How often should I be treated with acupuncture?

This is one of the most commonly asked questions. And the honest answer to that question will always be “it depends on you and your conditions”. For most acute chief complaints such as a seasonal cold, muscle tensions, etc., patients often achieve their treatment goals after one or two sessions. For more chronic chief complaints, for example allergies, digestive dysfunctions, dysmenorrhea, then more sessions are required. this is especially important for injuries that were caused by repetitive use and life style. I always tell patients that we need to get "ahead of the count" with the treatments. Meaning, the cumulative benefits of the treatments must exceed the re-injuries and damages that incur between treatments. Therefore, once you factor into the patient's overall health, age, life style, habits, and so on, pinpointing a specific number of treatments becomes more difficult.

I always advocate allocating four sessions for two weeks, twice a week. Within one week, we should be able to observe and quantify the effectiveness of the treatments. This gives both the patients and the practitioners good idea of how well the treatments are working and whether to continue, or to change or to stop all together. The four-treatments-in-two-weeks rule establishes has proven to be an effective guideline for patients to monitor and evaluate the effectiveness of the treatments.

What are some guidelines to follow if I decide to try acupuncture?

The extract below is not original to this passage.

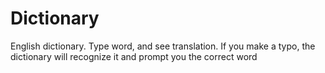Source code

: # Dictionary

English dictionary. Type word, and see translation. If you make a typo, the dictionary will recognize it and prompt you the correct word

Acupuncture is a modality, a very effective and powerful modality. However, it is not "magic", so you can not just rely on acupuncture and expect everything to work itself out. Heed your acupuncturist's and/or primary care provider's advice on necessary diet and life style changes.

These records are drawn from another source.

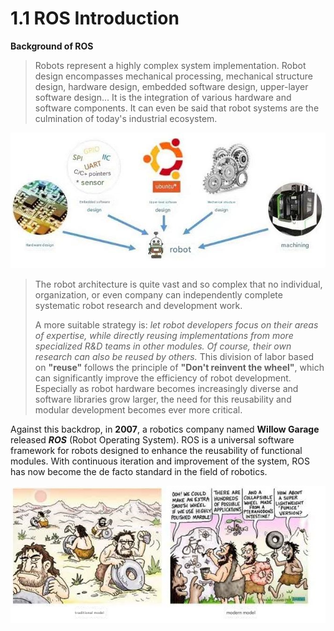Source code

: # 1.1 ROS Introduction

**Background of ROS**

> Robots represent a highly complex system implementation. Robot design encompasses mechanical processing, mechanical structure design, hardware design, embedded software design, upper-layer software design... It is the integration of various hardware and software components. It can even be said that robot systems are the culmination of today's industrial ecosystem.

![12\_前言](.\images\1.1\12_前言.jpg)

> The robot architecture is quite vast and so complex that no individual, organization, or even company can independently complete systematic robot research and development work.
>
> A more suitable strategy is: *let robot developers focus on their areas of expertise, while directly reusing implementations from more specialized R&D teams in other modules. Of course, their own research can also be reused by others.* This division of labor based on **"reuse"** follows the principle of **"Don't reinvent the wheel"**, which can significantly improve the efficiency of robot development. Especially as robot hardware becomes increasingly diverse and software libraries grow larger, the need for this reusability and modular development becomes ever more critical.

Against this backdrop, in **2007**, a robotics company named **Willow Garage** released ***ROS*** (Robot Operating System). ROS is a universal software framework for robots designed to enhance the reusability of functional modules. With continuous iteration and improvement of the system, ROS has now become the de facto standard in the field of robotics.

![img](.\images\1.1\13_前言.png)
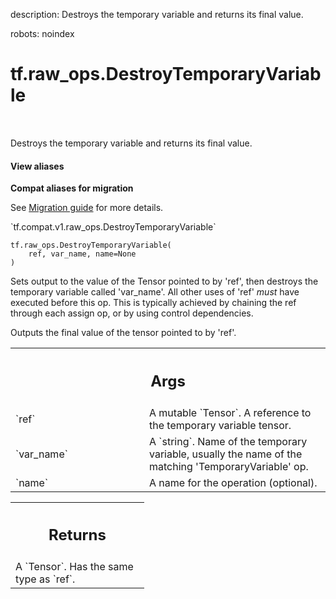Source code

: description: Destroys the temporary variable and returns its final value.

robots: noindex

# tf.raw_ops.DestroyTemporaryVariable

<!-- Insert buttons and diff -->

<table class="tfo-notebook-buttons tfo-api nocontent" align="left">

</table>



Destroys the temporary variable and returns its final value.

<section class="expandable">
  <h4 class="showalways">View aliases</h4>
  <p>
<b>Compat aliases for migration</b>
<p>See
<a href="https://www.tensorflow.org/guide/migrate">Migration guide</a> for
more details.</p>
<p>`tf.compat.v1.raw_ops.DestroyTemporaryVariable`</p>
</p>
</section>

<pre class="devsite-click-to-copy prettyprint lang-py tfo-signature-link">
<code>tf.raw_ops.DestroyTemporaryVariable(
    ref, var_name, name=None
)
</code></pre>



<!-- Placeholder for "Used in" -->

Sets output to the value of the Tensor pointed to by 'ref', then destroys
the temporary variable called 'var_name'.
All other uses of 'ref' *must* have executed before this op.
This is typically achieved by chaining the ref through each assign op, or by
using control dependencies.

Outputs the final value of the tensor pointed to by 'ref'.

<!-- Tabular view -->
 <table class="responsive fixed orange">
<colgroup><col width="214px"><col></colgroup>
<tr><th colspan="2"><h2 class="add-link">Args</h2></th></tr>

<tr>
<td>
`ref`
</td>
<td>
A mutable `Tensor`. A reference to the temporary variable tensor.
</td>
</tr><tr>
<td>
`var_name`
</td>
<td>
A `string`.
Name of the temporary variable, usually the name of the matching
'TemporaryVariable' op.
</td>
</tr><tr>
<td>
`name`
</td>
<td>
A name for the operation (optional).
</td>
</tr>
</table>



<!-- Tabular view -->
 <table class="responsive fixed orange">
<colgroup><col width="214px"><col></colgroup>
<tr><th colspan="2"><h2 class="add-link">Returns</h2></th></tr>
<tr class="alt">
<td colspan="2">
A `Tensor`. Has the same type as `ref`.
</td>
</tr>

</table>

Do the needles hurt? Is acupuncture painful?

In a nut shell, no they shouldn’t. If an acupuncturist applies good needling techniques, it would not be painful at all. However, we must keep in mind that pain is, above all, a subjective experience that is highly influenced by factors such as state of mind (nervousness, anxiety, fatigue), trust, and so on. I value helping patient ease and relax into the session so I can lead you through a beneficial and enjoyable session.

Also, to put things in perspective, the diameter of typical hypodermic needles ranges from 1.6 to 0.8mm, while that of typical acupuncture needles ranges from only 0.25 to 0.15mm. The super thin needles, coupled with the quick hand techniques I have developed over the years, I apply the needling in just a fraction of second. It's so quick in fact that most of the time the patients don't even notice the needle has already been inserted.

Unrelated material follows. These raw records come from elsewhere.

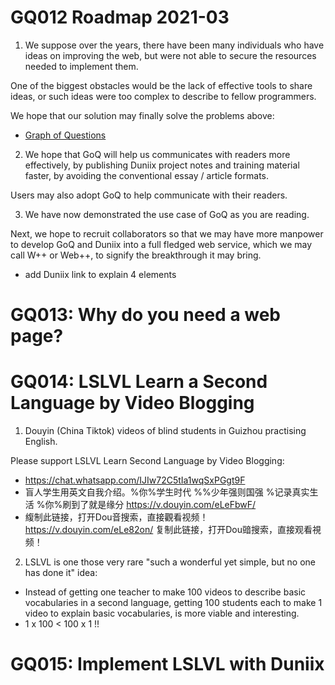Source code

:# GQ012 Roadmap 2021-03

1. We suppose over the years, there have been many individuals
who have ideas on improving the web, but were not able to
secure the resources needed to implement them.

One of the biggest obstacles would be the lack of effective tools
to share ideas, or such ideas were too complex to describe to fellow
programmers.

We hope that our solution may finally solve the problems above:

- [Graph of Questions](https://github.com/udexon/DUNIIX/blob/main/DU003_Linked_Comments.md)

2. We hope that GoQ will help us communicates with readers more effectively, by
publishing Duniix project notes and training material faster, by avoiding 
the conventional essay / article formats.

Users may also adopt GoQ to help communicate with their readers.

3. We have now demonstrated the use case of GoQ as you are reading.

Next, we hope to recruit collaborators so that we may have more
manpower to develop GoQ and Duniix into a full fledged web service,
which we may call W++ or Web++, to signify the breakthrough
it may bring.

- add Duniix link to explain 4 elements


# GQ013: Why do you need a web page?

# GQ014: LSLVL Learn a Second Language by Video Blogging

1. Douyin (China Tiktok) videos of blind students in Guizhou practising English.

Please support LSLVL Learn Second Language by Video Blogging:

- https://chat.whatsapp.com/IJIw72C5tIa1wqSxPGgt9F 
- 盲人学生用英文自我介绍。%你%学生时代 %%少年强则国强 %记录真实生活 %你%刷到了就是缘分 https://v.douyin.com/eLeFbwF/ 
- 緮制此链接，打开Dou音搜索，直接觀看视频！https://v.douyin.com/eLe82on/ 复制此链接，打开Dou䜾搜索，直接观看視频！

2. LSLVL is one those very rare "such a wonderful yet simple, but no one has done it" idea:

- Instead of getting one teacher to make 100 videos to describe basic vocabularies in a second language, getting 100 students each to make 1 video to explain basic vocabularies, is more viable and interesting.
- 1 x 100 < 100 x 1 !!



# GQ015: Implement LSLVL with Duniix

How do I make the most of my acupuncture treatments?

The initial treatment is arguably the most important appointment because it helps the practitioner to be acquainted not just with your chief complaints, but also your overall health history, constitution, life style, etc. This is the reason the initial appointment takes longer and costs more.

Meridian's initial intake form is there to help you elaborate on your health history, so we insist all patients to take the time to fill out the online initial intake form as completely as possible prior to the appointment. That way we can use the valuable clinic time for diagnosis and treatments instead of filling out paperwork.

Does the medical field approve of acupuncture?

Yes. There are more than 16,000 licensed acupuncturists in the United States and 3,000 physicians who perform acupuncture as part of their medical practice. The World Health Organization currently recognizes more than 40 medical problems -- including pain, gastrointestinal, gynecological, and respiratory conditions as well as sports injuries -- can be helped by acupuncture treatment. Lastly, in 1996, the U.S. Food and Drug administration (FDA) reclassified acupuncture needles, regulating them as it does other medical devices. Acupuncture needles most now be manufactured according to single-use standards of sterility and are intended for general use by qualified practitioners.

Will my insurance policy cover acupuncture treatment?

Some insurance companies will pay for acupuncture treatment. Because each insurance provider has different restrictions, it is best to consult with your provider to determine if your treatment will be covered.